A successful heart transplant program requires a multidisciplinary team of experts who collaborate closely. For the Rosser family, coming to Levine Children’s Hospital didn’t just give them access to a big team, but it brought the team of specialists – cardiologists, hematologists, immunologists, nephrologists and hepatologists – together under one roof. The family felt this offered much-needed convenience and peace of mind during a stressful time.

“It was really, really nice to go to just one site and to know that they all work together and talk together as a team,” Lynn says. “We felt like we had this extended team of people who were all focusing on Jaron and what's best for him, how to help him, and what he needed. It was amazing.”

“It exemplifies what successes can happen with a multidisciplinary team approach,” says Darci Grochowski, PA-C, MPAS, administrative director of the pediatric transplant program at Levine Children’s. “This 100th pediatric transplant helps us take a moment to pause and celebrate the successes of the team as a whole and how well we all come together.”

A successful heart transplant program requires more than clinical expertise, however. Good care is more than a successful surgery, Grochowski says, it’s also personal support, both before and after the transplant. While Jaron waited for his surgery, child life specialists visited his hospital room to challenge him to games on his Nintendo Switch and music therapists recorded his pulse so that he could compose music to his heartbeat, both before and after his transplant.

“We have the capabilities to offer a personal touch,” Grochowski says. “We want every patient to feel special – because they are. The patient is always at the core of every decision we make, every action we do. We all have a passion for doing what’s best for each patient.”

For the team at Levine Children’s Hospital, transplant patients deserve parties – lots of parties.

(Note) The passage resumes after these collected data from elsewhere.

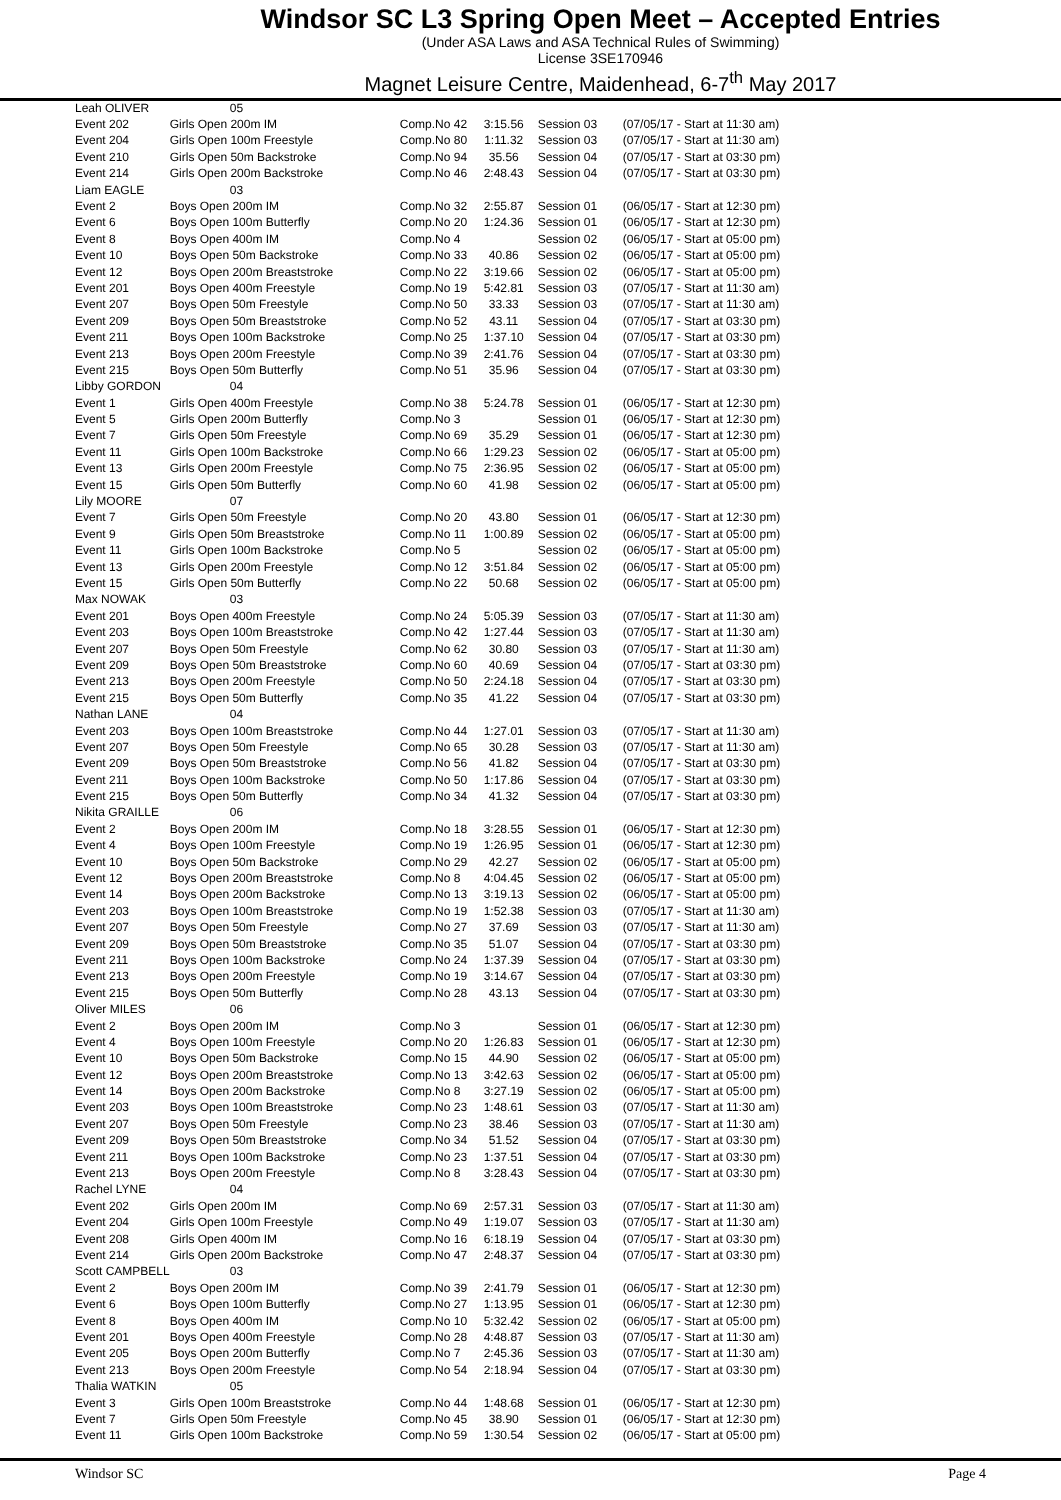Windsor SC L3 Spring Open Meet – Accepted Entries
(Under ASA Laws and ASA Technical Rules of Swimming)
License 3SE170946
Magnet Leisure Centre, Maidenhead, 6-7<sup>th</sup> May 2017
| Leah OLIVER | 05 | | | | |
| Event 202 | Girls Open 200m IM | Comp.No 42 | 3:15.56 | Session 03 | (07/05/17 - Start at 11:30 am) |
| Event 204 | Girls Open 100m Freestyle | Comp.No 80 | 1:11.32 | Session 03 | (07/05/17 - Start at 11:30 am) |
| Event 210 | Girls Open 50m Backstroke | Comp.No 94 | 35.56 | Session 04 | (07/05/17 - Start at 03:30 pm) |
| Event 214 | Girls Open 200m Backstroke | Comp.No 46 | 2:48.43 | Session 04 | (07/05/17 - Start at 03:30 pm) |
| Liam EAGLE | 03 | | | | |
| Event 2 | Boys Open 200m IM | Comp.No 32 | 2:55.87 | Session 01 | (06/05/17 - Start at 12:30 pm) |
| Event 6 | Boys Open 100m Butterfly | Comp.No 20 | 1:24.36 | Session 01 | (06/05/17 - Start at 12:30 pm) |
| Event 8 | Boys Open 400m IM | Comp.No 4 | | Session 02 | (06/05/17 - Start at 05:00 pm) |
| Event 10 | Boys Open 50m Backstroke | Comp.No 33 | 40.86 | Session 02 | (06/05/17 - Start at 05:00 pm) |
| Event 12 | Boys Open 200m Breaststroke | Comp.No 22 | 3:19.66 | Session 02 | (06/05/17 - Start at 05:00 pm) |
| Event 201 | Boys Open 400m Freestyle | Comp.No 19 | 5:42.81 | Session 03 | (07/05/17 - Start at 11:30 am) |
| Event 207 | Boys Open 50m Freestyle | Comp.No 50 | 33.33 | Session 03 | (07/05/17 - Start at 11:30 am) |
| Event 209 | Boys Open 50m Breaststroke | Comp.No 52 | 43.11 | Session 04 | (07/05/17 - Start at 03:30 pm) |
| Event 211 | Boys Open 100m Backstroke | Comp.No 25 | 1:37.10 | Session 04 | (07/05/17 - Start at 03:30 pm) |
| Event 213 | Boys Open 200m Freestyle | Comp.No 39 | 2:41.76 | Session 04 | (07/05/17 - Start at 03:30 pm) |
| Event 215 | Boys Open 50m Butterfly | Comp.No 51 | 35.96 | Session 04 | (07/05/17 - Start at 03:30 pm) |
| Libby GORDON | 04 | | | | |
| Event 1 | Girls Open 400m Freestyle | Comp.No 38 | 5:24.78 | Session 01 | (06/05/17 - Start at 12:30 pm) |
| Event 5 | Girls Open 200m Butterfly | Comp.No 3 | | Session 01 | (06/05/17 - Start at 12:30 pm) |
| Event 7 | Girls Open 50m Freestyle | Comp.No 69 | 35.29 | Session 01 | (06/05/17 - Start at 12:30 pm) |
| Event 11 | Girls Open 100m Backstroke | Comp.No 66 | 1:29.23 | Session 02 | (06/05/17 - Start at 05:00 pm) |
| Event 13 | Girls Open 200m Freestyle | Comp.No 75 | 2:36.95 | Session 02 | (06/05/17 - Start at 05:00 pm) |
| Event 15 | Girls Open 50m Butterfly | Comp.No 60 | 41.98 | Session 02 | (06/05/17 - Start at 05:00 pm) |
| Lily MOORE | 07 | | | | |
| Event 7 | Girls Open 50m Freestyle | Comp.No 20 | 43.80 | Session 01 | (06/05/17 - Start at 12:30 pm) |
| Event 9 | Girls Open 50m Breaststroke | Comp.No 11 | 1:00.89 | Session 02 | (06/05/17 - Start at 05:00 pm) |
| Event 11 | Girls Open 100m Backstroke | Comp.No 5 | | Session 02 | (06/05/17 - Start at 05:00 pm) |
| Event 13 | Girls Open 200m Freestyle | Comp.No 12 | 3:51.84 | Session 02 | (06/05/17 - Start at 05:00 pm) |
| Event 15 | Girls Open 50m Butterfly | Comp.No 22 | 50.68 | Session 02 | (06/05/17 - Start at 05:00 pm) |
| Max NOWAK | 03 | | | | |
| Event 201 | Boys Open 400m Freestyle | Comp.No 24 | 5:05.39 | Session 03 | (07/05/17 - Start at 11:30 am) |
| Event 203 | Boys Open 100m Breaststroke | Comp.No 42 | 1:27.44 | Session 03 | (07/05/17 - Start at 11:30 am) |
| Event 207 | Boys Open 50m Freestyle | Comp.No 62 | 30.80 | Session 03 | (07/05/17 - Start at 11:30 am) |
| Event 209 | Boys Open 50m Breaststroke | Comp.No 60 | 40.69 | Session 04 | (07/05/17 - Start at 03:30 pm) |
| Event 213 | Boys Open 200m Freestyle | Comp.No 50 | 2:24.18 | Session 04 | (07/05/17 - Start at 03:30 pm) |
| Event 215 | Boys Open 50m Butterfly | Comp.No 35 | 41.22 | Session 04 | (07/05/17 - Start at 03:30 pm) |
| Nathan LANE | 04 | | | | |
| Event 203 | Boys Open 100m Breaststroke | Comp.No 44 | 1:27.01 | Session 03 | (07/05/17 - Start at 11:30 am) |
| Event 207 | Boys Open 50m Freestyle | Comp.No 65 | 30.28 | Session 03 | (07/05/17 - Start at 11:30 am) |
| Event 209 | Boys Open 50m Breaststroke | Comp.No 56 | 41.82 | Session 04 | (07/05/17 - Start at 03:30 pm) |
| Event 211 | Boys Open 100m Backstroke | Comp.No 50 | 1:17.86 | Session 04 | (07/05/17 - Start at 03:30 pm) |
| Event 215 | Boys Open 50m Butterfly | Comp.No 34 | 41.32 | Session 04 | (07/05/17 - Start at 03:30 pm) |
| Nikita GRAILLE | 06 | | | | |
| Event 2 | Boys Open 200m IM | Comp.No 18 | 3:28.55 | Session 01 | (06/05/17 - Start at 12:30 pm) |
| Event 4 | Boys Open 100m Freestyle | Comp.No 19 | 1:26.95 | Session 01 | (06/05/17 - Start at 12:30 pm) |
| Event 10 | Boys Open 50m Backstroke | Comp.No 29 | 42.27 | Session 02 | (06/05/17 - Start at 05:00 pm) |
| Event 12 | Boys Open 200m Breaststroke | Comp.No 8 | 4:04.45 | Session 02 | (06/05/17 - Start at 05:00 pm) |
| Event 14 | Boys Open 200m Backstroke | Comp.No 13 | 3:19.13 | Session 02 | (06/05/17 - Start at 05:00 pm) |
| Event 203 | Boys Open 100m Breaststroke | Comp.No 19 | 1:52.38 | Session 03 | (07/05/17 - Start at 11:30 am) |
| Event 207 | Boys Open 50m Freestyle | Comp.No 27 | 37.69 | Session 03 | (07/05/17 - Start at 11:30 am) |
| Event 209 | Boys Open 50m Breaststroke | Comp.No 35 | 51.07 | Session 04 | (07/05/17 - Start at 03:30 pm) |
| Event 211 | Boys Open 100m Backstroke | Comp.No 24 | 1:37.39 | Session 04 | (07/05/17 - Start at 03:30 pm) |
| Event 213 | Boys Open 200m Freestyle | Comp.No 19 | 3:14.67 | Session 04 | (07/05/17 - Start at 03:30 pm) |
| Event 215 | Boys Open 50m Butterfly | Comp.No 28 | 43.13 | Session 04 | (07/05/17 - Start at 03:30 pm) |
| Oliver MILES | 06 | | | | |
| Event 2 | Boys Open 200m IM | Comp.No 3 | | Session 01 | (06/05/17 - Start at 12:30 pm) |
| Event 4 | Boys Open 100m Freestyle | Comp.No 20 | 1:26.83 | Session 01 | (06/05/17 - Start at 12:30 pm) |
| Event 10 | Boys Open 50m Backstroke | Comp.No 15 | 44.90 | Session 02 | (06/05/17 - Start at 05:00 pm) |
| Event 12 | Boys Open 200m Breaststroke | Comp.No 13 | 3:42.63 | Session 02 | (06/05/17 - Start at 05:00 pm) |
| Event 14 | Boys Open 200m Backstroke | Comp.No 8 | 3:27.19 | Session 02 | (06/05/17 - Start at 05:00 pm) |
| Event 203 | Boys Open 100m Breaststroke | Comp.No 23 | 1:48.61 | Session 03 | (07/05/17 - Start at 11:30 am) |
| Event 207 | Boys Open 50m Freestyle | Comp.No 23 | 38.46 | Session 03 | (07/05/17 - Start at 11:30 am) |
| Event 209 | Boys Open 50m Breaststroke | Comp.No 34 | 51.52 | Session 04 | (07/05/17 - Start at 03:30 pm) |
| Event 211 | Boys Open 100m Backstroke | Comp.No 23 | 1:37.51 | Session 04 | (07/05/17 - Start at 03:30 pm) |
| Event 213 | Boys Open 200m Freestyle | Comp.No 8 | 3:28.43 | Session 04 | (07/05/17 - Start at 03:30 pm) |
| Rachel LYNE | 04 | | | | |
| Event 202 | Girls Open 200m IM | Comp.No 69 | 2:57.31 | Session 03 | (07/05/17 - Start at 11:30 am) |
| Event 204 | Girls Open 100m Freestyle | Comp.No 49 | 1:19.07 | Session 03 | (07/05/17 - Start at 11:30 am) |
| Event 208 | Girls Open 400m IM | Comp.No 16 | 6:18.19 | Session 04 | (07/05/17 - Start at 03:30 pm) |
| Event 214 | Girls Open 200m Backstroke | Comp.No 47 | 2:48.37 | Session 04 | (07/05/17 - Start at 03:30 pm) |
| Scott CAMPBELL | 03 | | | | |
| Event 2 | Boys Open 200m IM | Comp.No 39 | 2:41.79 | Session 01 | (06/05/17 - Start at 12:30 pm) |
| Event 6 | Boys Open 100m Butterfly | Comp.No 27 | 1:13.95 | Session 01 | (06/05/17 - Start at 12:30 pm) |
| Event 8 | Boys Open 400m IM | Comp.No 10 | 5:32.42 | Session 02 | (06/05/17 - Start at 05:00 pm) |
| Event 201 | Boys Open 400m Freestyle | Comp.No 28 | 4:48.87 | Session 03 | (07/05/17 - Start at 11:30 am) |
| Event 205 | Boys Open 200m Butterfly | Comp.No 7 | 2:45.36 | Session 03 | (07/05/17 - Start at 11:30 am) |
| Event 213 | Boys Open 200m Freestyle | Comp.No 54 | 2:18.94 | Session 04 | (07/05/17 - Start at 03:30 pm) |
| Thalia WATKIN | 05 | | | | |
| Event 3 | Girls Open 100m Breaststroke | Comp.No 44 | 1:48.68 | Session 01 | (06/05/17 - Start at 12:30 pm) |
| Event 7 | Girls Open 50m Freestyle | Comp.No 45 | 38.90 | Session 01 | (06/05/17 - Start at 12:30 pm) |
| Event 11 | Girls Open 100m Backstroke | Comp.No 59 | 1:30.54 | Session 02 | (06/05/17 - Start at 05:00 pm) |
Windsor SC Page 4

They throw each transplant patient a celebration one year after their surgery to honor everything they’ve been through. When they’re not facing COVID restrictions, they host gatherings like summer field days and winter holiday parties to bring pediatric transplant patients and their families together for friendship and mutual support.

Looking Back and Looking Ahead

A milestone offers a good opportunity to reflect on the past. For Dr. Wallis, his thoughts turn to what makes him most proud of his work at Levine Children’s: his colleagues.

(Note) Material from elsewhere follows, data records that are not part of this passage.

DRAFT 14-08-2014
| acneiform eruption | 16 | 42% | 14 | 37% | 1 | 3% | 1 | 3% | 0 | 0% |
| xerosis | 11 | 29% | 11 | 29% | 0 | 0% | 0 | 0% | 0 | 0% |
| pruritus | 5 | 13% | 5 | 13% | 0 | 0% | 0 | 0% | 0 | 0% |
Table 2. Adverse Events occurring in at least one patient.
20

“I’m most proud of my team,” Dr. Wallis says. “We are all passionate about caring for these kids. There are no big egos. Everything we do is about doing the right thing for the patient, and it’s the work of a lifetime.”

A milestone also offers a good opportunity to anticipate the future. For Jaron, when he thinks about what he wants to do next, he encounters the best kind of problem: having too many ideas.

“I’m looking forward to a bunch of things – I’ve always had a million different interests,” he says.  “It’s weird because my life was on pause for so long, and now, it’s like, ‘Do I want to do this or that?’ It’s exciting.”